On Sunday, while Nadal and Djokovic rest and prepare, No. 1 Serena Williams will play No. 2 Victoria Azarenka for the women's championship. It's the first time both U.S. Open singles finals are 1-2 matchups since 1996.
Nadal is 21-15 against Djokovic, but said when they play, it "becomes a very difficult match for both of us.
Nadal said he'd rather face a less-formidable foe, because wanting to play someone as good as Djokovic would be "stupid."
Djokovic, meanwhile, called trying to beat Nadal "the biggest challenge that you can have in our sport now."
Dealing with Djokovic and his sliding, arm-stretching defense is no day at the beach, either.
Wearing white sunscreen slathered across his cheeks and nose on a sunny afternoon, Wawrinka produced a performance that was fairly similar to the net-rushing surprise he pulled off against defending champion Andy Murray in the quarterfinals. Wawrinka could sense jitters early from Djokovic, who acknowledged afterward he was nervous.
That seemed odd, because Djokovic was playing in his 14th consecutive Grand Slam semifinal, the second-longest streak in history, and 21st overall. Wawrinka – long in the shadow of Federer, his Swiss Olympic teammate and good friend – was in his first. And yet it was Djokovic who double-faulted four times as part of his 14 unforced errors in the first set, while getting broken three times.

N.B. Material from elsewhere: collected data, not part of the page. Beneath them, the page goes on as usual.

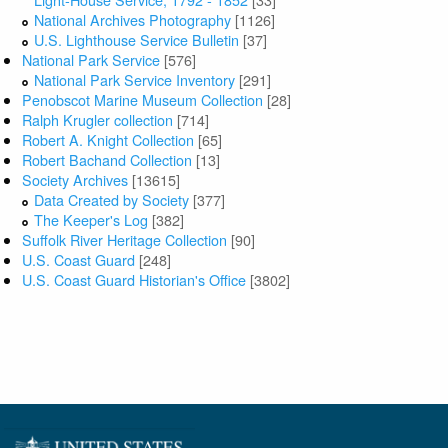
National Archives Photography
[1126]
U.S. Lighthouse Service Bulletin
[37]
National Park Service
[576]
National Park Service Inventory
[291]
Penobscot Marine Museum Collection
[28]
Ralph Krugler collection
[714]
Robert A. Knight Collection
[65]
Robert Bachand Collection
[13]
Society Archives
[13615]
Data Created by Society
[377]
The Keeper's Log
[382]
Suffolk River Heritage Collection
[90]
U.S. Coast Guard
[248]
U.S. Coast Guard Historian's Office
[3802]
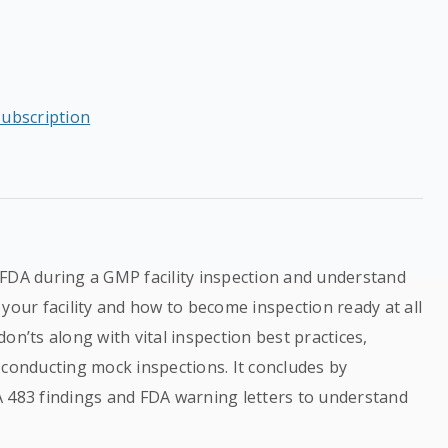
subscription
 FDA during a GMP facility inspection and understand
your facility and how to become inspection ready at all
on’ts along with vital inspection best practices,
 conducting mock inspections. It concludes by
A 483 findings and FDA warning letters to understand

Djokovic was fraying at the edges. He hit a ball in anger after losing a point, drawing jeers from the stands. He whacked his racket against each arm after a missed backhand return. He kept chatting with his coach, Marian Vajda, and eventually was cited by the chair umpire for a code violation (coaching is not allowed during matches; Djokovic admitted he deserved the warning). When a fan called out right before he netted a backhand, Djokovic raised an arm and yelled, "Shut up!"
It didn't help matters that Wawrinka kept finding the mark with his booming serves, which reached 138 mph, his effective forehand and his sweet, one-handed backhand, to the tune of 57 winners, 19 more than Djokovic.
"Today I had the feeling that when I was playing my best level, I was better than him," said Wawrinka, who entered the day 2-12 against Djokovic. "But he's not No. 1 for nothing. That's why he won the match, because he always finds a solution."
Slowly but surely Djokovic found ways to bother Wawrinka, in part by forcing more errors off his forehand wing, in part by serving better himself. Wawrinka began showing signs of mental and physical fatigue. There was the problem with his right leg. He swatted a ball toward the upper deck, earning a warning, and later was docked a point for spiking his racket, picking it up and bending it over his knee to completely wreck the frame.
Wawrinka egged on fans to get louder and clap longer, soaking it all in – and getting a bit of a chance to catch his breath. Djokovic at first seemed annoyed, before he, too, waved for more noise.
Two games later, a sequence of errors by Wawrinka, capped by a weary backhand, let Djokovic break for a 3-2 lead.
"I managed to stay tough and play well when I needed to," Djokovic said. "That's something that definitely encourages me before the final."